The commentary examines in detail the factual background in Admiral Ins. Co. v. Debber, beginning with the completion of the original application by officers of the insured. In that application, the officers of the insured stated that the insured had not been subject to any relevant claims for the immediately preceding five years. The commentary then outlines a subsequent sexual harassment lawsuit that was filed against the insured, and explains the insurer’s action to rescind the policy on the basis that the insured had failed to disclose pervious claims against it.
 
The district court held that “[t]o allow an insured to conceal two sexual harassment and retaliation lawsuits clearly filed within five years of the original application and then claim upon renewal of the policy that those suits are outside the five year period is, understandably, unsupported in law.” The district court noted that “even an unintentional non-disclosure is sufficient to support rescission of an insurance contract, if the non-disclosed information was material to the contract.” The Ninth Circuit Court of Appeals affirmed the district court’s ruling and held that the insurer was entitled to rescind the EPLI Policies ab initio. The Ninth Circuit recognized that “[u]nder California law, ‘a material misrepresentation or concealment in an insurance application, whether intentional or unintentional, entitles the insurer to rescind the insurance policy ab initio.’” 
 
The commentary explains the purpose of EPLI and how insurers evaluate applications for such insurance.
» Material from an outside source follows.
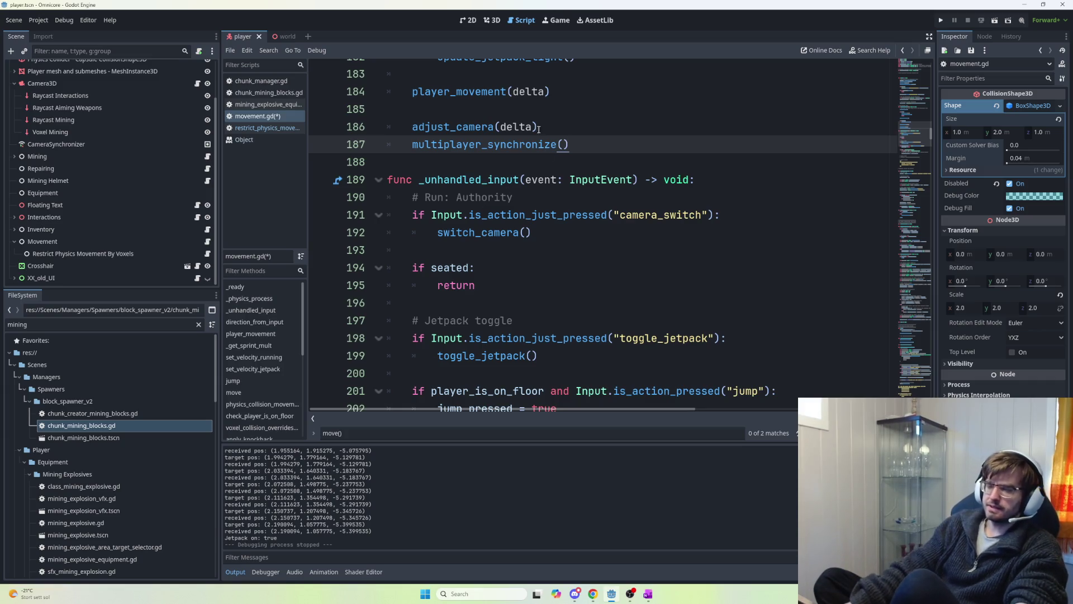
key("F5")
The commentary states that “If an EPLI policy is issued based on an application that fails to disclose material information, the insurer may attempt to rescind the policy, regardless of whether the omission in the application was intentional.” The commentary then advises that “Insureds may therefore wish to take an expansive and/or over-inclusive view in determining what information to disclose in connection with completing their EPLI applications to avoid rescission of their policies.”